Um estudo do Ministério da Saúde que cruzou informações de estupro e de nascimentos entre 2011 e 2016 identificou 4.262 meninas de 10 a 19 anos que tiveram uma gestação resultante de violência sexual denunciada e o consequente nascimento do bebê. Em média, 710 crianças e adolescentes tiveram o direito ao aborto legal negado, a cada ano.

Entre os entrevistados na pesquisa, 72% concordam que muitas mulheres e meninas engravidam por não buscarem ajuda médica após um estupro. O estudo também revelou que 54% sabem que a lei garante o atendimento sanitário sem necessidade de boletim de ocorrência. Mas esse também é o percentual que respondeu que não conhece os serviços de saúde para vítimas de estupro.

Qual serviço de saúde procurar após estupro?

Qualquer hospital ou Unidade de Pronto Atendimento (UPA) pode ser procurado por mulheres após agressão sexual para cuidados. Medicamentos como profilaxia pós-exposição para HIV e hepatites virais, além da contracepção de emergência (pílula do dia seguinte) serão administrados em até 72 horas e nesse atendimento também deve haver acesso a possíveis exames necessários. Também é possível procurar uma Unidade Básica de Saúde (UBSs) e lá receber o encaminhamento adequado.

Esses direitos são garantidos desde 2013 pela Lei 12.845/13.

Se a vítima tiver plano de saúde, pode procurar esse atendimento em um hospital privado e tem o direito de ser acolhida rapidamente. O tratamento é garantido pelo rol básico de cobertura de qualquer convênio médico particular.

Quando a mulher faz o boletim de ocorrência na delegacia, ela deve ser conduzida para o IML (Instituto Médico Legal) para receber o tratamento para evitar tanto as infecções quanto a gravidez indesejada. Em seguida, ela deve ser encaminhada para atendimento psicológico.

Caso a menina ou mulher opte por procurar direto um serviço de saúde, “pode ir a uma UPA e informar o abuso sem a necessidade de um BO. O serviço então acionará um protocolo de atendimento”, afirma Vanja Andréa Reis dos Santos, coordenadora da Comissão Intersetorial de Saúde da Mulher, do Conselho Nacional de Saúde (CNS).

“Trabalhamos com o encorajamento da denúncia mas muitas têm vergonha e temem passar pelo que Mariana Ferrer está passando”, afirma a sanitarista.
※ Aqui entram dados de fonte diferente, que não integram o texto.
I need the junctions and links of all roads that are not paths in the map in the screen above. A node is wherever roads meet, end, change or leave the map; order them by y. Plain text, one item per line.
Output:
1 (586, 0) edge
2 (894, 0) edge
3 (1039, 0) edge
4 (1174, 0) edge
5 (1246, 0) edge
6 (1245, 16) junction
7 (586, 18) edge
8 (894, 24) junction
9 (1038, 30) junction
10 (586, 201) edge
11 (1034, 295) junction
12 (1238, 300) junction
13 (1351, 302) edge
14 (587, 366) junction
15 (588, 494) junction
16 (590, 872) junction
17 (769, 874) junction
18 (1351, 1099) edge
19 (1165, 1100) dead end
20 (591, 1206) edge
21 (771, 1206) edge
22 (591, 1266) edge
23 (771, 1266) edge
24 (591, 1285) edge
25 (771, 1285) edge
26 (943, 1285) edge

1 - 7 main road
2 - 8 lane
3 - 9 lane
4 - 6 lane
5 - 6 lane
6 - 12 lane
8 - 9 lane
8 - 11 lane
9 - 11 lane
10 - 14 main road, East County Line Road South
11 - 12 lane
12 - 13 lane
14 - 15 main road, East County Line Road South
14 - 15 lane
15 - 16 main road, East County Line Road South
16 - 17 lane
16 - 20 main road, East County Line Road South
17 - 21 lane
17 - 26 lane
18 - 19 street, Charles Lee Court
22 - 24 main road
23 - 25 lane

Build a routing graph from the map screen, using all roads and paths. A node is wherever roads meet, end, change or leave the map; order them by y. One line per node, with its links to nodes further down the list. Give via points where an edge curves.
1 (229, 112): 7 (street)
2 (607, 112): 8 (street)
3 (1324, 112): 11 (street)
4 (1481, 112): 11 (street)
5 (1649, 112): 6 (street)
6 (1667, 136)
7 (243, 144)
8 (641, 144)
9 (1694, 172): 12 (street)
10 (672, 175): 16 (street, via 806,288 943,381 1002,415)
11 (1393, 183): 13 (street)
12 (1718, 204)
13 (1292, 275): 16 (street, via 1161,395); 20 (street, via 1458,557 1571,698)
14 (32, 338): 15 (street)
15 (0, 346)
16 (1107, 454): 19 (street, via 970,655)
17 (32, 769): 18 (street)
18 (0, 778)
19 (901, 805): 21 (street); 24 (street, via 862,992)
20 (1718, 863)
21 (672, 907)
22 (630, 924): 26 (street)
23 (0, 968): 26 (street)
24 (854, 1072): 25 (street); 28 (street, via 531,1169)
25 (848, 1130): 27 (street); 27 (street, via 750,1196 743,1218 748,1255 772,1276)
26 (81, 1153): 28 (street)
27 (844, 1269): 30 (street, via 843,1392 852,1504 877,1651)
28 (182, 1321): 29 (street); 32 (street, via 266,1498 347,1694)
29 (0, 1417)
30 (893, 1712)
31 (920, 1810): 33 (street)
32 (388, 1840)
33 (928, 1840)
Para Santos, “o importante é buscar apoio, senão com a justiça inicialmente, para cuidar da sua saúde, sobretudo emocional. Depois ela decide [sobre a denúncia]”.

De acordo com Maria de Fátima Marinho, professora de saúde pública da UFMG (Universidade Federal de Minas Gerais) e consultora da organização Vital Strategies, “em teoria qualquer serviço de saúde deveria estar capacitado para os procedimentos de prevenção de DSTs e gravidez”, mas “na prática muitos serviços não estão fazendo nada”. Para a médica, o mais seguro é procurar um hospital de referência em saúde da mulher ou em aborto legal ou um hospital universitário.

Aqui na Paraíba, os serviços de referência para aborto legal são o Instituto Cândida Vargas, em João Pessoa, e o ISEA, em Campina Grande. No caso de violência sexual contra crianças, o ideal é procurar o Hospital Infantil Arlinda Marques, que possui um centro de referência nesse tipo de atendimento, e caso comprovada a gravidez, o próprio serviço encaminha para o ICV.